Best city experiences The best cities are ironically built on undemocratic ideals. Even when innovating and providing opportunity, they enforce severe restrictions on daily life. London would not have some of the world’s most natural urban parks without ordinances controlling the building around them, and the imposition of a congestion tax that restricts polluting cars from entering the centre of town. Singapore’s auction of a limited number of vehicle registrations achieves a similar purpose. Along the East Coast of the U.S., many small towns are designated for pedestrians only. Such restrictions have been designed for the larger common good, and clearly state preferences for better public health, green space, and enriching the experience of surrounding heritage. Similar restrictive practices in future civic design will be necessary if the problems of the current city are to be avoided.

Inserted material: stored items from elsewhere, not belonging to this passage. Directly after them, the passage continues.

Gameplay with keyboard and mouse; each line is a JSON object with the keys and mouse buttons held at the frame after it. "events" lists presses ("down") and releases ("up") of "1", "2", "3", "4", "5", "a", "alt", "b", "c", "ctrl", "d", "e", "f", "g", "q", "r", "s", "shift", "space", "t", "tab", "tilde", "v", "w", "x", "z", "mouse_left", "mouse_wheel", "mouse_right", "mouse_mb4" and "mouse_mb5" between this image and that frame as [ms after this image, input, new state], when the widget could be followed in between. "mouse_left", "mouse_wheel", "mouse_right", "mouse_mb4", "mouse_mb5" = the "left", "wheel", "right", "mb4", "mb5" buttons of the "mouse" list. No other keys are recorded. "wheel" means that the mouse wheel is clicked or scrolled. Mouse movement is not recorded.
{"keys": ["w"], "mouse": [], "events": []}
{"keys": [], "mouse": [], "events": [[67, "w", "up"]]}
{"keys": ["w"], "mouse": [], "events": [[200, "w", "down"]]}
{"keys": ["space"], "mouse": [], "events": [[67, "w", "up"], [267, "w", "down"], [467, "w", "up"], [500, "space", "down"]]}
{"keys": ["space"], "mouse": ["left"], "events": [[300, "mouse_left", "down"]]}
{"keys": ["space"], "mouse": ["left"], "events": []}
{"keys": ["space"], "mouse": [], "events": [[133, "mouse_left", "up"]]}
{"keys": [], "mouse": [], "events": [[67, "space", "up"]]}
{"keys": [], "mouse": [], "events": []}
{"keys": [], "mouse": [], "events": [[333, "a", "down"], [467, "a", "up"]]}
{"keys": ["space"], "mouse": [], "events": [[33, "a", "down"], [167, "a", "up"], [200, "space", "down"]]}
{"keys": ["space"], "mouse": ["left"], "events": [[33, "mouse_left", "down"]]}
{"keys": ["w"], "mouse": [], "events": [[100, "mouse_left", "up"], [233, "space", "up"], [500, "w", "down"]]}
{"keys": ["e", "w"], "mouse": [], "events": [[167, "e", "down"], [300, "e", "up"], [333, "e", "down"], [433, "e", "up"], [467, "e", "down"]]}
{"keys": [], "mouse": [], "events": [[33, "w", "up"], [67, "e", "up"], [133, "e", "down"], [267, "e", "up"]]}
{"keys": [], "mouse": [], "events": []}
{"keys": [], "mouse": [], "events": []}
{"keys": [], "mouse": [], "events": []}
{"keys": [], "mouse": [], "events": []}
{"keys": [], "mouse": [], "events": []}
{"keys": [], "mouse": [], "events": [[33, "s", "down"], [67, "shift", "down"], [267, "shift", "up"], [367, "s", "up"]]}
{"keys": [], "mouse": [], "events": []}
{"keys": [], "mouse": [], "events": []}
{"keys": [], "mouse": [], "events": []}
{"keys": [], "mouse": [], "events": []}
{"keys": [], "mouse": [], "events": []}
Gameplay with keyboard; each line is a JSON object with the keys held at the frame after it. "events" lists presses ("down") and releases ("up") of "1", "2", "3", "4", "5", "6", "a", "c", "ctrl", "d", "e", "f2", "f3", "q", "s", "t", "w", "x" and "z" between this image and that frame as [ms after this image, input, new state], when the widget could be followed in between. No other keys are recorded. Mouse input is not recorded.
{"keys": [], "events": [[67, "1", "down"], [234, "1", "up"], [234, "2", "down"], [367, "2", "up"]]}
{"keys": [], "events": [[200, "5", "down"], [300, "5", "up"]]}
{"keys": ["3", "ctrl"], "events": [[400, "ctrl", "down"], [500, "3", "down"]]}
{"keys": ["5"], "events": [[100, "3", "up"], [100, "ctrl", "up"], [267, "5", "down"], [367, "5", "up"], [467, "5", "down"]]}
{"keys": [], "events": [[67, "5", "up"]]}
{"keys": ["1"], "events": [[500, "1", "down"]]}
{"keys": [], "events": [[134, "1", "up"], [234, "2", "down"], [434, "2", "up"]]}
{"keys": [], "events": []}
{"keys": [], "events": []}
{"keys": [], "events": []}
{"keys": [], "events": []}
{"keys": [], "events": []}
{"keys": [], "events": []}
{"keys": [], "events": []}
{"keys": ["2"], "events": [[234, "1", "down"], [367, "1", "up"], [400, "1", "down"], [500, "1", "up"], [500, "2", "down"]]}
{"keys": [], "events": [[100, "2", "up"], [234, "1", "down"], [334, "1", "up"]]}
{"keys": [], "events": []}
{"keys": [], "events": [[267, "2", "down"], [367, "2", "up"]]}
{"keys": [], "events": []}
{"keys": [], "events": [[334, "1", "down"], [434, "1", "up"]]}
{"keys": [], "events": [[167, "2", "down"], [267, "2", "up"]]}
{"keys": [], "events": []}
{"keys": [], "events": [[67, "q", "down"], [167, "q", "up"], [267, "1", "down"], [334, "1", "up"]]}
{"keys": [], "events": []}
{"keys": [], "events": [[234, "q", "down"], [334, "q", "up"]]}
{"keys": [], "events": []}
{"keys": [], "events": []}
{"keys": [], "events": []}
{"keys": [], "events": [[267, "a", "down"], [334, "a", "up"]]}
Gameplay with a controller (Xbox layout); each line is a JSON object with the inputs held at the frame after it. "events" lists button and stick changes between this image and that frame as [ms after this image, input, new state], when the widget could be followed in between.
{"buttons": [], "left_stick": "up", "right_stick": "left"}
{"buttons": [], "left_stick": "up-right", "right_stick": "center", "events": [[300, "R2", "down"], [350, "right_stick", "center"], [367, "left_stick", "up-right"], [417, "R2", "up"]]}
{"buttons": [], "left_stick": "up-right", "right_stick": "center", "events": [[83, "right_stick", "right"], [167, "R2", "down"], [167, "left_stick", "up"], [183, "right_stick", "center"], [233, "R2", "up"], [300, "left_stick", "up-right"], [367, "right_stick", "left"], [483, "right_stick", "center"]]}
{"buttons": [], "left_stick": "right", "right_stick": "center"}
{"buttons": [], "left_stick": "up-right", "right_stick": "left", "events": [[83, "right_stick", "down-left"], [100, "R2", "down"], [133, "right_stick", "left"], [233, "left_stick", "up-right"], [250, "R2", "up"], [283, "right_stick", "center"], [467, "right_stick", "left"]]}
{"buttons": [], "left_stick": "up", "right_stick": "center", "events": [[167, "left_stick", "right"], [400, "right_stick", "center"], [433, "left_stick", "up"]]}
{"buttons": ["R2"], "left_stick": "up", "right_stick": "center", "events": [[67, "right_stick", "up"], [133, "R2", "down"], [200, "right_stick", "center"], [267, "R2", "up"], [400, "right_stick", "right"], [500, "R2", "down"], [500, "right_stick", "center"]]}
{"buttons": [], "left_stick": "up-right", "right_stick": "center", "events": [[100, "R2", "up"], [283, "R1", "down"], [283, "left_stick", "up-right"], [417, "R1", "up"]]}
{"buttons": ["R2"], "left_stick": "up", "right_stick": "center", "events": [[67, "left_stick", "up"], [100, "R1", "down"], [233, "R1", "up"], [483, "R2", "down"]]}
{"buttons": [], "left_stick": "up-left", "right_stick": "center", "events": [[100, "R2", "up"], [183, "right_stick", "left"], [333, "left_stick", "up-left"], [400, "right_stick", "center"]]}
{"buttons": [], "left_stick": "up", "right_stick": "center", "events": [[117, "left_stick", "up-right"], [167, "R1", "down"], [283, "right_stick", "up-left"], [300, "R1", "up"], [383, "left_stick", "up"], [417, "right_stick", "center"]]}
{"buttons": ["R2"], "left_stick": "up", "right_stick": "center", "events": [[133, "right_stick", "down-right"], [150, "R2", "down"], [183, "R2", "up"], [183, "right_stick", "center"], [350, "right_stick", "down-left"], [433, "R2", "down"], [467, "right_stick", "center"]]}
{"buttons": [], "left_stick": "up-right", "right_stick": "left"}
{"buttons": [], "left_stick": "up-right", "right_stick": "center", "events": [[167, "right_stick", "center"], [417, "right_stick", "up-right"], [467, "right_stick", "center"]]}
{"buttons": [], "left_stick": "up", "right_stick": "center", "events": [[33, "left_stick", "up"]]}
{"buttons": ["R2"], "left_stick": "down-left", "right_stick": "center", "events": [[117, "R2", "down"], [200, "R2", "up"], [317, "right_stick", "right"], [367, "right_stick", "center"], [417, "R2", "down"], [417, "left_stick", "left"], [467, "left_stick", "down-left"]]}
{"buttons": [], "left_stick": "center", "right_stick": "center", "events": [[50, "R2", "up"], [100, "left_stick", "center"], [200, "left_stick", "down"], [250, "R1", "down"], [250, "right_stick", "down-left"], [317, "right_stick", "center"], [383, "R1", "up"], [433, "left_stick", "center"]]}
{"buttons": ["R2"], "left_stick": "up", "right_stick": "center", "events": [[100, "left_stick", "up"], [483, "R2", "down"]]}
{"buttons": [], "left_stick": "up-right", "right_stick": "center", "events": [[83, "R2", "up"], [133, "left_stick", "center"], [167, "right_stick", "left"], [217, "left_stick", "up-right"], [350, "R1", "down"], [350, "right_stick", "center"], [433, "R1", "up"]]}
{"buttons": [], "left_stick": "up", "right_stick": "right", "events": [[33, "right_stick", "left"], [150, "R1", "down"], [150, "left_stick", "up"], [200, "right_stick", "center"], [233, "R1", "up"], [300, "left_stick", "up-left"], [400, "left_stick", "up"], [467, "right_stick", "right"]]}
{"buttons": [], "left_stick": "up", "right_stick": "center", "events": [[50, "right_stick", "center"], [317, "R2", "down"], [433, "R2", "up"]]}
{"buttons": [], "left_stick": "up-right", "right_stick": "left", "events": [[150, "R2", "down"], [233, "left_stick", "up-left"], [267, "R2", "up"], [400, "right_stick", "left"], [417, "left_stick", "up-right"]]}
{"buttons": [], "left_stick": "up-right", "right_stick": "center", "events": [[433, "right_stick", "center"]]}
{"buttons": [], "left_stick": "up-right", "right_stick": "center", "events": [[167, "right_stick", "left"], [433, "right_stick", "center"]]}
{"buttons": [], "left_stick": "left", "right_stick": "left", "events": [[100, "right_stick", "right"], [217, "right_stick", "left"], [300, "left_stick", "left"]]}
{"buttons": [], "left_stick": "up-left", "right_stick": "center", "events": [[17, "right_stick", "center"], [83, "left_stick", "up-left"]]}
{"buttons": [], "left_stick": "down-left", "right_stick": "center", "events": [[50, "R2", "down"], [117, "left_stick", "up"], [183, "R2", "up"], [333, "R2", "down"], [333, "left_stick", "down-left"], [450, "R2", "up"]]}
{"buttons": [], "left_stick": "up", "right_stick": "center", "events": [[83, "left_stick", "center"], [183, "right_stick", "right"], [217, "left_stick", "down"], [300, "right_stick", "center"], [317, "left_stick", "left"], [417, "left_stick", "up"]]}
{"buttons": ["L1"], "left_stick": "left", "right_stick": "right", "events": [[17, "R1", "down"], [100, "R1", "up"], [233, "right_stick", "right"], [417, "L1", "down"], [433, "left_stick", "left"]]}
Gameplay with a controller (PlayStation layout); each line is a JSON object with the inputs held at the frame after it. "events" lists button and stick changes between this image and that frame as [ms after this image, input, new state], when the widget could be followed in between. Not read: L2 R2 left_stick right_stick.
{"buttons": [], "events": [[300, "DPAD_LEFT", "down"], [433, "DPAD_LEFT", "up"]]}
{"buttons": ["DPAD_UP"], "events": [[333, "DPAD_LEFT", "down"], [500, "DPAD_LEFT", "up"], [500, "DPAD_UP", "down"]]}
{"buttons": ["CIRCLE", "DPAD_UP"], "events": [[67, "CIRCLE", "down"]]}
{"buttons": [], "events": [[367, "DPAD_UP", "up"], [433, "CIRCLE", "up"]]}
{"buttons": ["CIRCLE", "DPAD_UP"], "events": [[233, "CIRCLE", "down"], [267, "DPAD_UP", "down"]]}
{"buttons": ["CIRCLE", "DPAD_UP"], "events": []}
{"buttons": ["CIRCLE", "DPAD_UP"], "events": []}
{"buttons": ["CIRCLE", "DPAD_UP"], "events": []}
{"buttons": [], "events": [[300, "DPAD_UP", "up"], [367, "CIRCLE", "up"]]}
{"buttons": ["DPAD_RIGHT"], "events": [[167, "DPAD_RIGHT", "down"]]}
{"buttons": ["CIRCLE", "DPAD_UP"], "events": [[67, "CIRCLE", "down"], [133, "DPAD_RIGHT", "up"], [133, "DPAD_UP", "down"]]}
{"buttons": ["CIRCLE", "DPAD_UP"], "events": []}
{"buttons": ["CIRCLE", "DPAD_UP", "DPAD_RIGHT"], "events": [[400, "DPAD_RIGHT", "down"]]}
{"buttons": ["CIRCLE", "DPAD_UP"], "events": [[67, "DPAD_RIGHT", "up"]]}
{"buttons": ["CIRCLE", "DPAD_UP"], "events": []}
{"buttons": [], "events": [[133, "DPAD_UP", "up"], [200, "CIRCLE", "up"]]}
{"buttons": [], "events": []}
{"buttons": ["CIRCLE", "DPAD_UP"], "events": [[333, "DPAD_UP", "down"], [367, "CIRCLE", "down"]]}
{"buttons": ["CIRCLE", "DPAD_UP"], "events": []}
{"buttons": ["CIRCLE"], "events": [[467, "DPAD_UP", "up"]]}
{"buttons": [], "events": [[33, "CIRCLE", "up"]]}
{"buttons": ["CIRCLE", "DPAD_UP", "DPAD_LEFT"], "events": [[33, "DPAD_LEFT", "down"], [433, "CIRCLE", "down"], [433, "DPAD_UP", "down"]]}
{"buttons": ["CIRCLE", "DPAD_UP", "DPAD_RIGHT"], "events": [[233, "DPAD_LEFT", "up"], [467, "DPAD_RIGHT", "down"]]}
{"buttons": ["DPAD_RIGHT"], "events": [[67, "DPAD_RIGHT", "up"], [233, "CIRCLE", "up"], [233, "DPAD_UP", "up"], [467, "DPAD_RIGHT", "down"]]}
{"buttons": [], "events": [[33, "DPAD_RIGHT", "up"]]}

Of the many threats to urban life, nothing is more repressive and mind-numbing than daily living without spontaneity, imagination and a ready dose of the unfamiliar. A radical move away from current city conventions would allow greater densities and more fluid approaches to design. Hong Kong’s elevated sidewalks and street escalators allow people to cross into buildings without descending to street level. Houses in traditional Italian towns connect with each other above the streets. In some of the new towns in Spain, train stations are incorporated in municipal and commercial structures. The importance of innovative combinations of public uses lends a civic uniqueness to utilitarian places.

What would it take to combine Mumbai’s Victoria Terminus with a cricket stadium or a public club? Or retrofitting Delhi’s main Metro stations with swimming pools or libraries? Could cycle tracks in Bengaluru have benefited from an alignment along the city park system? Like the public chaikhannas of Uzbekistan or the baths of Turkey, wouldn’t the Indian public too gain from the insertion of innovative social uses inserted into its daily movement through the city?

At this stage in the life of India’s older cities, perhaps that is too much to ask. But the designs for India’s hundred new cities cannot be allowed to emerge from a mere business model; without an innovative, cultural and social blueprint, the plans might as well be shelved.